WHAT IS REQUIRED:
Line by line, transcribe the listing below exactly.

====================

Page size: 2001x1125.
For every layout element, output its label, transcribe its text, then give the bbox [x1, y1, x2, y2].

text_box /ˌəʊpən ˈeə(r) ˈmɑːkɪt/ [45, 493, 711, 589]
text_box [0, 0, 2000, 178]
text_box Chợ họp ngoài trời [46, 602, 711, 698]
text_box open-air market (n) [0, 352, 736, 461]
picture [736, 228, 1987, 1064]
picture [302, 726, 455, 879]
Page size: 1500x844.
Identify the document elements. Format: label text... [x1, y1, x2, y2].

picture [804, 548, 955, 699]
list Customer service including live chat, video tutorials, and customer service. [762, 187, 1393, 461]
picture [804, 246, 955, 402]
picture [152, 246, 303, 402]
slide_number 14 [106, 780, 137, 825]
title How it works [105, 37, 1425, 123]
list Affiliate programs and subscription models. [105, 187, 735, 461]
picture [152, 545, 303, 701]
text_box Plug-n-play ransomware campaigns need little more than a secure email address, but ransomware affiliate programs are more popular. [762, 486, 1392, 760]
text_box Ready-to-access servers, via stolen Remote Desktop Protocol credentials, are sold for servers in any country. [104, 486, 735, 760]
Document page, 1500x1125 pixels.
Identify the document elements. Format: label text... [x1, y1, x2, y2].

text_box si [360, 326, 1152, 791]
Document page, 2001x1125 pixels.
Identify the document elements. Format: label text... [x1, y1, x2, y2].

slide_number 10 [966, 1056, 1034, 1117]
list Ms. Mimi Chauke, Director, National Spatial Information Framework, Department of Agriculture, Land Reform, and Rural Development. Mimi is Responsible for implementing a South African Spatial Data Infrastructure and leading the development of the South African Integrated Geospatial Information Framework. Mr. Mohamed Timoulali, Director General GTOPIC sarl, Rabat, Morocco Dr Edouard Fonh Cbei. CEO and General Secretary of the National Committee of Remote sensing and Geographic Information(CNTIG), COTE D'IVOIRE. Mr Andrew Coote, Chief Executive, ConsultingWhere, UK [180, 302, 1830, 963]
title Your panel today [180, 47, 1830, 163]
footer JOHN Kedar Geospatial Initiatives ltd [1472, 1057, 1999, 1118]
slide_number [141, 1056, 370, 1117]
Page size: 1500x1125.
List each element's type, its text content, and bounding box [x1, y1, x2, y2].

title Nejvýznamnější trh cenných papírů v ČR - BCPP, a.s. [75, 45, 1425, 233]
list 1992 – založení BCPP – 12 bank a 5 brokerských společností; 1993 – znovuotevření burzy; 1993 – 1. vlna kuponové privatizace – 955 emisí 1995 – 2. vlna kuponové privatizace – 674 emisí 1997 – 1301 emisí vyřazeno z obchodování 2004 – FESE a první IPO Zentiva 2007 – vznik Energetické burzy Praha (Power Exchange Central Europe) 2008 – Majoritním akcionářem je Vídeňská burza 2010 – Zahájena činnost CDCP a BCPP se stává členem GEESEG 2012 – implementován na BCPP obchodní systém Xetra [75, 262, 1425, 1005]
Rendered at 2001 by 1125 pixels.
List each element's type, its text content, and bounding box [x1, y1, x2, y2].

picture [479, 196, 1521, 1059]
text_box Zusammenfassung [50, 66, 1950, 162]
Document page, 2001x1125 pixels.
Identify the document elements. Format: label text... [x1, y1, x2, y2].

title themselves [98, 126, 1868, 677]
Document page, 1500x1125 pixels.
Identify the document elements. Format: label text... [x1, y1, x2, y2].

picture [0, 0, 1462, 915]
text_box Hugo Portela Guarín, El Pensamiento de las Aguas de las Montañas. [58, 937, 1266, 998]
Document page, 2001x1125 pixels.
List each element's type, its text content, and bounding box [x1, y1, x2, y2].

====================

RESULT OF THIS TASK:
Page size: 2001x1125.
For every layout element, output its label, transcribe its text, then give the bbox [x1, y1, x2, y2].

text_box /ˌəʊpən ˈeə(r) ˈmɑːkɪt/ [45, 493, 711, 589]
text_box [0, 0, 2000, 178]
text_box Chợ họp ngoài trời [46, 602, 711, 698]
text_box open-air market (n) [0, 352, 736, 461]
picture [736, 228, 1987, 1064]
picture [302, 726, 455, 879]
Page size: 1500x844.
Identify the document elements. Format: label text... [x1, y1, x2, y2].

picture [804, 548, 955, 699]
list Customer service including live chat, video tutorials, and customer service. [762, 187, 1393, 461]
picture [804, 246, 955, 402]
picture [152, 246, 303, 402]
slide_number 14 [106, 780, 137, 825]
title How it works [105, 37, 1425, 123]
list Affiliate programs and subscription models. [105, 187, 735, 461]
picture [152, 545, 303, 701]
text_box Plug-n-play ransomware campaigns need little more than a secure email address, but ransomware affiliate programs are more popular. [762, 486, 1392, 760]
text_box Ready-to-access servers, via stolen Remote Desktop Protocol credentials, are sold for servers in any country. [104, 486, 735, 760]
Document page, 1500x1125 pixels.
Identify the document elements. Format: label text... [x1, y1, x2, y2].

text_box si [360, 326, 1152, 791]
Document page, 2001x1125 pixels.
Identify the document elements. Format: label text... [x1, y1, x2, y2].

slide_number 10 [966, 1056, 1034, 1117]
list Ms. Mimi Chauke, Director, National Spatial Information Framework, Department of Agriculture, Land Reform, and Rural Development. Mimi is Responsible for implementing a South African Spatial Data Infrastructure and leading the development of the South African Integrated Geospatial Information Framework. Mr. Mohamed Timoulali, Director General GTOPIC sarl, Rabat, Morocco Dr Edouard Fonh Cbei. CEO and General Secretary of the National Committee of Remote sensing and Geographic Information(CNTIG), COTE D'IVOIRE. Mr Andrew Coote, Chief Executive, ConsultingWhere, UK [180, 302, 1830, 963]
title Your panel today [180, 47, 1830, 163]
footer JOHN Kedar Geospatial Initiatives ltd [1472, 1057, 1999, 1118]
slide_number [141, 1056, 370, 1117]
Page size: 1500x1125.
List each element's type, its text content, and bounding box [x1, y1, x2, y2].

title Nejvýznamnější trh cenných papírů v ČR - BCPP, a.s. [75, 45, 1425, 233]
list 1992 – založení BCPP – 12 bank a 5 brokerských společností; 1993 – znovuotevření burzy; 1993 – 1. vlna kuponové privatizace – 955 emisí 1995 – 2. vlna kuponové privatizace – 674 emisí 1997 – 1301 emisí vyřazeno z obchodování 2004 – FESE a první IPO Zentiva 2007 – vznik Energetické burzy Praha (Power Exchange Central Europe) 2008 – Majoritním akcionářem je Vídeňská burza 2010 – Zahájena činnost CDCP a BCPP se stává členem GEESEG 2012 – implementován na BCPP obchodní systém Xetra [75, 262, 1425, 1005]
Rendered at 2001 by 1125 pixels.
List each element's type, its text content, and bounding box [x1, y1, x2, y2].

picture [479, 196, 1521, 1059]
text_box Zusammenfassung [50, 66, 1950, 162]
Document page, 2001x1125 pixels.
Identify the document elements. Format: label text... [x1, y1, x2, y2].

title themselves [98, 126, 1868, 677]
Document page, 1500x1125 pixels.
Identify the document elements. Format: label text... [x1, y1, x2, y2].

picture [0, 0, 1462, 915]
text_box Hugo Portela Guarín, El Pensamiento de las Aguas de las Montañas. [58, 937, 1266, 998]
Document page, 2001x1125 pixels.
List each element's type, its text content, and bounding box [x1, y1, x2, y2].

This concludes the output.